I would first need to create the store with:
password_manager -s foobar --op init
Then, to add the user information into the password manager, I would need to run:
password_manager -s foobar --op create
This will prompt the user to enter in a name for the secret entry and the username and password to store. In this
example, my store name will be called wow
.
When I want to login to World of Warcraft, I can get the secrets with:
password_manager -s foobar --op get -e wow
At the root project level, src
contains the source code for the project. resources
contains
a test file for unit testing.
The entry point for the application. Houses command line argument logic and calls different modules based on user input.
create.rs
delete.rs
get.rs
init.rs
list.rs
modify.rs
Operations directory contains the logic required for each specific operation.
common.rs
encryption.rs
errors.rs
Generics directory contains functionality that is used across the app.
-data_model.rs
Models directory contains the data model that is serialized and deserialized through JSON.
-test_mocks.rs
Mocks directory contains a function that is used to override an external function during unit testing.
test_mocks.rs
contains a function that is only called during unit tests which raises a compiler warning during
build
. So, we decided to suppress the warning with the macro #![allow(dead_code)]

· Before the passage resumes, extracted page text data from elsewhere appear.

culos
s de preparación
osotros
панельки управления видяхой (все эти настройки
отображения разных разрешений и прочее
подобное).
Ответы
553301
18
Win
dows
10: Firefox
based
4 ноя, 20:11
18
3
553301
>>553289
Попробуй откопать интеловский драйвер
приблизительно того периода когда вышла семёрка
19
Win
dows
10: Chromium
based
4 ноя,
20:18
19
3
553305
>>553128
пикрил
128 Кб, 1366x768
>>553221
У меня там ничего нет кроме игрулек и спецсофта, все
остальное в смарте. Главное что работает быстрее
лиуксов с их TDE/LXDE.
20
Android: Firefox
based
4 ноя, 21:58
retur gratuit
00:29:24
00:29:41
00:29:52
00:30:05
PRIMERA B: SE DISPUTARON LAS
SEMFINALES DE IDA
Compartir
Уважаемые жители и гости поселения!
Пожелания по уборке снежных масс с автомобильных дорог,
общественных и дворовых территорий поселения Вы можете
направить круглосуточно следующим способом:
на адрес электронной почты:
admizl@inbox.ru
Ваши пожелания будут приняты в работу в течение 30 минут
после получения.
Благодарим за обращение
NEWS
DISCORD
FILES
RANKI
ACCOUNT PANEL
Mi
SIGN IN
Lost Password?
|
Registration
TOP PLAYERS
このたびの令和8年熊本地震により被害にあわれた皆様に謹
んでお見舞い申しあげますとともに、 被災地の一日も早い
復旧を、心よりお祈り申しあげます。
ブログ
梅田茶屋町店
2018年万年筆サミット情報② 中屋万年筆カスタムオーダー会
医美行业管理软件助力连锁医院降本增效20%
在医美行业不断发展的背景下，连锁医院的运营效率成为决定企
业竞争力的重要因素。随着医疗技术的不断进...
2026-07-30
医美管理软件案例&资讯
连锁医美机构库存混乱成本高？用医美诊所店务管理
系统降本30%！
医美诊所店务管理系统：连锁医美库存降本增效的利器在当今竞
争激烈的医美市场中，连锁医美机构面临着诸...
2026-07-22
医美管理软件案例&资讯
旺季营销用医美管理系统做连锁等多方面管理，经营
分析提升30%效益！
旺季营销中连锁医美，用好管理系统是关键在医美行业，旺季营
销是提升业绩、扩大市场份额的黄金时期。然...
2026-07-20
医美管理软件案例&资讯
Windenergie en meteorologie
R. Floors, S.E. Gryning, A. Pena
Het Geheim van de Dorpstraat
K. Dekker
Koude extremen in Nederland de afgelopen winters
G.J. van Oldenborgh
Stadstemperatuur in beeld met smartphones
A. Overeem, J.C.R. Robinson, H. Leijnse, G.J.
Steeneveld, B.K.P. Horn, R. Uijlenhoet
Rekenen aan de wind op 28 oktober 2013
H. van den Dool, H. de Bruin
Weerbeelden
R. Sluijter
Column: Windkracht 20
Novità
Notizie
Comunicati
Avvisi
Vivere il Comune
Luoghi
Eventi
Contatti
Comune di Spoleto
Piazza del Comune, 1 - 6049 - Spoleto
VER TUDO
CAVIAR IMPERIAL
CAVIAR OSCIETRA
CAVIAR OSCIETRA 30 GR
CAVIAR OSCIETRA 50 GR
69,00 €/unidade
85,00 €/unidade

The base directory for this application is: HOME/.passmanager
.
All secrets stores are located at: HOME/.passmanager/.stores/<STORE_NAME>.json
All secret keys are located at: HOME/.passmanager/.keys/<KEY_NAME>.pem
Secrets and secret stores are encrypted in two different ways. First, we encrypt the store name and the entry name. Second, we also encrypt the username and password for each entry using a RSA private key generated specifically for that secret entry.
Secret store names and RSA private keys are stored under hashed value.
Usernames and passwords are encrypted by a RSA public key generated from it's RSA private key. The key is stored under the hashed entry name so that the private key can be retrieved to decrypt the username and password.
Application errors can handled under /generics/errors
. External library errors are caught and re-raised as an internal
error up to the top level caller.
We preformed integration testing by hand. We did not have a library crate and could not figure out a way
to import the project into an integration test module to live in the /tests/
directory. We hand tested
each functionality to ensure functionality.
Unit tests exist within files when appropriate for the function. Certain modules were mocked by selective
imports with #[cfg(test)]
and #[cfg(not(test))]
macros.
We thought that most things in the project went pretty well. Nothing was too troublesome. The problem arose during unit testing of the library functions that the different components used. When researching how to unit test functions, most rust mocking frameworks limited you to mocking only traits and the project was not built with traits in mind.
Perhaps this was an un-rust like way to code the project.
We are satisfied with the results as we believe that we created a great simple app that can be useful to the right target audience. We went into this project with the goal of creating a usable product and to that end I think we succeeded.